A third case that smacks of similar overreach and cited by securities law experts is that of Shreehas P Tambe, senior vice-president of Biocon, Tambe sold 17,440 shares of the company, after obtaining pre-clearance, in order to make a part-payment for purchase of a residential property in December 2017. Sebi had alleged that Tambe possessed UPSI relating to Biocon's collaboration with Sandoz and restrained him from on accessing the market and imposed a monetary penalty of Rs 2 lakh. The only valid charge against him was that he disclosed the sale after the stipulated 48-hour period under insider trading rules.
Given that insider trading cases are notoriously difficult to prove, it is unclear why Sebi would set itself up for repeated embarrassment by adopting a stand of 'absolute liability' even when actions are not motivated by profiting from UPSI, but are in line with other legal or contractual agreements.

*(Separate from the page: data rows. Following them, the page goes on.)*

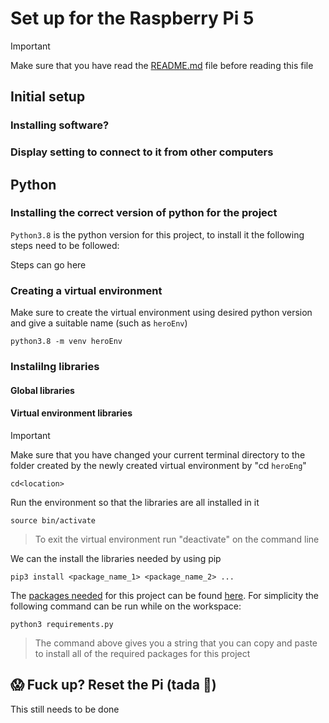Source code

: # Set up for the Raspberry Pi 5
>[!important]
> Make sure that you have read the [README.md](README.md) file before reading this file
## Initial setup
### Installing software?
### Display setting to connect to it from other computers

## Python
### Installing the correct version of python for the project
`Python3.8` is the python version for this project, to install it the following steps need to be followed:

Steps can go here

### Creating a virtual environment
Make sure to create the virtual environment using desired python version and give a suitable name (such as `heroEnv`)

    python3.8 -m venv heroEnv

### Instalilng libraries
#### Global libraries
#### Virtual environment libraries
> [!important]
> Make sure that you have changed your current terminal directory to the folder created by the newly created virtual environment by "cd `heroEng`"

    cd<location>

Run the environment so that the libraries are all installed in it

    source bin/activate

> To exit the virtual environment run "deactivate" on the command line

We can the install the libraries needed by using pip

    pip3 install <package_name_1> <package_name_2> ...

The [packages needed](requirements.txt) for this project can be found [here](requirements.txt). For simplicity the following command can be run while on the workspace:

    python3 requirements.py

> The command above gives you a string that you can copy and paste to install all of the required packages for this project

## 😱 Fuck up? Reset the Pi (tada :tada:)

This still needs to be done
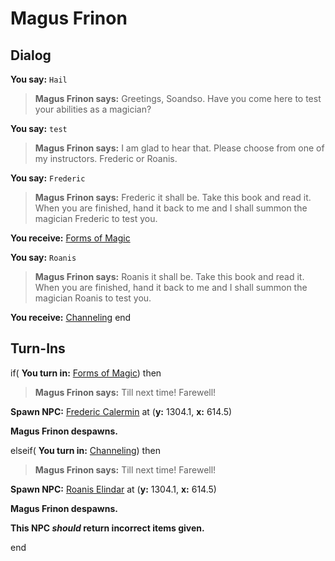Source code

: # Magus Frinon
## Dialog

**You say:** `Hail`



>**Magus Frinon says:** Greetings, Soandso.  Have you come here to test your abilities as a magician?

**You say:** `test`



>**Magus Frinon says:** I am glad to hear that. Please choose from one of my instructors. Frederic or Roanis.

**You say:** `Frederic`



>**Magus Frinon says:** Frederic it shall be.  Take this book and read it.  When you are finished, hand it back to me and I shall summon the magician Frederic to test you.


**You receive:**  [Forms of Magic](/item/18532)

**You say:** `Roanis`



>**Magus Frinon says:** Roanis it shall be.  Take this book and read it.  When you are finished, hand it back to me and I shall summon the magician Roanis to test you.


**You receive:**  [Channeling](/item/18533)
end

## Turn-Ins



if( **You turn in:** [Forms of Magic](/item/18532)) then 


>**Magus Frinon says:** Till next time!  Farewell!


**Spawn NPC:**  [Frederic Calermin](/npc/71088) at (**y:** 1304.1, **x:** 614.5)


**Magus Frinon despawns.**

elseif( **You turn in:** [Channeling](/item/18533)) then 


>**Magus Frinon says:** Till next time!  Farewell!


**Spawn NPC:**  [Roanis Elindar](/npc/71094) at (**y:** 1304.1, **x:** 614.5)


**Magus Frinon despawns.**

**This NPC *should* return incorrect items given.**

end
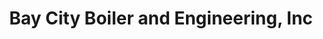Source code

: ---
title: "Bay City Boiler and Engineering, Inc"
url: /hayward/bay-city-boiler-and-engineering-inc/
shop: shop
---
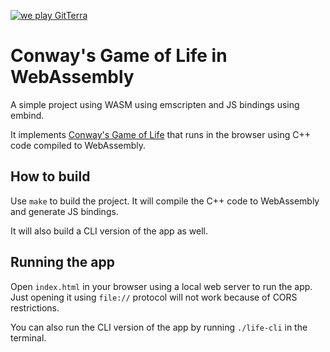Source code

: [![we play GitTerra](https://github.com/sergeychernyshev/wasm-life/actions/workflows/life_and_gitterra.yml/badge.svg)](https://sergeychernyshev.github.io/wasm-life/gitterra/)

# Conway's Game of Life in WebAssembly

A simple project using WASM using emscripten and JS bindings using embind.

It implements [Conway's Game of Life](https://en.wikipedia.org/wiki/Conway%27s_Game_of_Life) that runs in the browser using C++ code compiled to WebAssembly.

## How to build

Use `make` to build the project. It will compile the C++ code to WebAssembly and generate JS bindings.

It will also build a CLI version of the app as well.

## Running the app

Open `index.html` in your browser using a local web server to run the app. Just opening it using `file://` protocol will not work because of CORS restrictions.

You can also run the CLI version of the app by running `./life-cli` in the terminal.
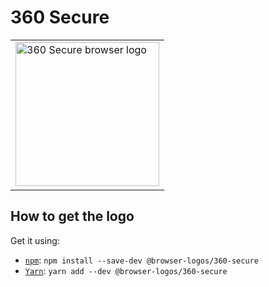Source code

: 360 Secure
==========

<!-- markdownlint-disable line-length no-inline-html -->
<table>
    <tr height=240>
        <td>
            <a href="https://github.com/alrra/browser-logos/tree/896ab303b43decd25c518ea5dc0081e6974d344a/src/archive/360-secure/">
                <img width=230 src="https://raw.githubusercontent.com/alrra/browser-logos/896ab303b43decd25c518ea5dc0081e6974d344a/src/archive/360-secure//360-secure_512x512.png" alt="360 Secure browser logo">
            </a>
        </td>
    </tr>
</table>
<!-- markdownlint-enable line-length no-inline-html -->

How to get the logo
-------------------

Get it using:

* [`npm`][npm]: `npm install --save-dev @browser-logos/360-secure`
* [`Yarn`][yarn]: `yarn add --dev @browser-logos/360-secure`

<!-- Link labels: -->

[npm]: https://www.npmjs.com/
[yarn]: https://yarnpkg.com/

Earlier this year, Moneylife Foundation published a detailed "Review of Insider Trading Cases" mentored by advocate Ravichandra Hegde, partner of Parinam Law Associates. It studied the interpretation of Sebi rules through a series of landmark judgments after 2015.
The study concluded that Sebi has failed to adopt a uniform approach in deciding similar cases, leading to divergent orders that need further adjudication by appellate forums. When such cases are stuck down, do they embarrass the regulator? Is there any internal evaluation and checks and balances against such overzealous action?